__DIRECTIONS FOR THIS TASK__:
For the records below, say how many lines contain the string "will". Give the number only.
Start of Block
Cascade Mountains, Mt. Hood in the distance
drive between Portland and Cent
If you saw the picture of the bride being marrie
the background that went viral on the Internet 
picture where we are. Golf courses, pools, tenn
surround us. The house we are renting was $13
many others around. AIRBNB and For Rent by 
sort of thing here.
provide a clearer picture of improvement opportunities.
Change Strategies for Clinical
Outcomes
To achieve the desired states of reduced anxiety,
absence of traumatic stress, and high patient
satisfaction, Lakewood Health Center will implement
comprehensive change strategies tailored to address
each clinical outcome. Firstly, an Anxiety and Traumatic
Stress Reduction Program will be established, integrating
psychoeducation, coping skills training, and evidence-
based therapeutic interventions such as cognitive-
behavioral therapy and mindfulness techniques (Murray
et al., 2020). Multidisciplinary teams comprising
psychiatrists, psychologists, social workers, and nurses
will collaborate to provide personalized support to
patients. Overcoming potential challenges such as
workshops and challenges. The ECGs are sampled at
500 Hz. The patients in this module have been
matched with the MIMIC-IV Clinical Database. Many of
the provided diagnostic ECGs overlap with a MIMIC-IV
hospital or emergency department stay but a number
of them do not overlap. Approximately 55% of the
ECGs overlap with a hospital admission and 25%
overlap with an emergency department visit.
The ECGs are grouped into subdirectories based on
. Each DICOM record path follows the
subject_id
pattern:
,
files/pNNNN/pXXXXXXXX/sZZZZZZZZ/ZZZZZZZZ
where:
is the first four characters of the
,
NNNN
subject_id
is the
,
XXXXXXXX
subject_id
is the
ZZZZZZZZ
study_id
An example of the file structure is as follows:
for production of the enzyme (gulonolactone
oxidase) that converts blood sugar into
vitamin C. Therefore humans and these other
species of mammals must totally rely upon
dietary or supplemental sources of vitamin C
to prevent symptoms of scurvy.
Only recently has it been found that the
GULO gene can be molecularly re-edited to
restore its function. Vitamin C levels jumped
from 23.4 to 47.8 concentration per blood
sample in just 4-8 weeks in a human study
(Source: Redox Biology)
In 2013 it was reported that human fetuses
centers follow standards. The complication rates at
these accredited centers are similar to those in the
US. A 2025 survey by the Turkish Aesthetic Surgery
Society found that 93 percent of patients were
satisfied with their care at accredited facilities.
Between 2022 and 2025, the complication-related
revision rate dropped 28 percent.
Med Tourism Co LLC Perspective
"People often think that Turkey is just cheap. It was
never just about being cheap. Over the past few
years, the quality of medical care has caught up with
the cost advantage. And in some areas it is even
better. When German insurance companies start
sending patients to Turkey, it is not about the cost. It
End of Block
__TASK RESULT__:
3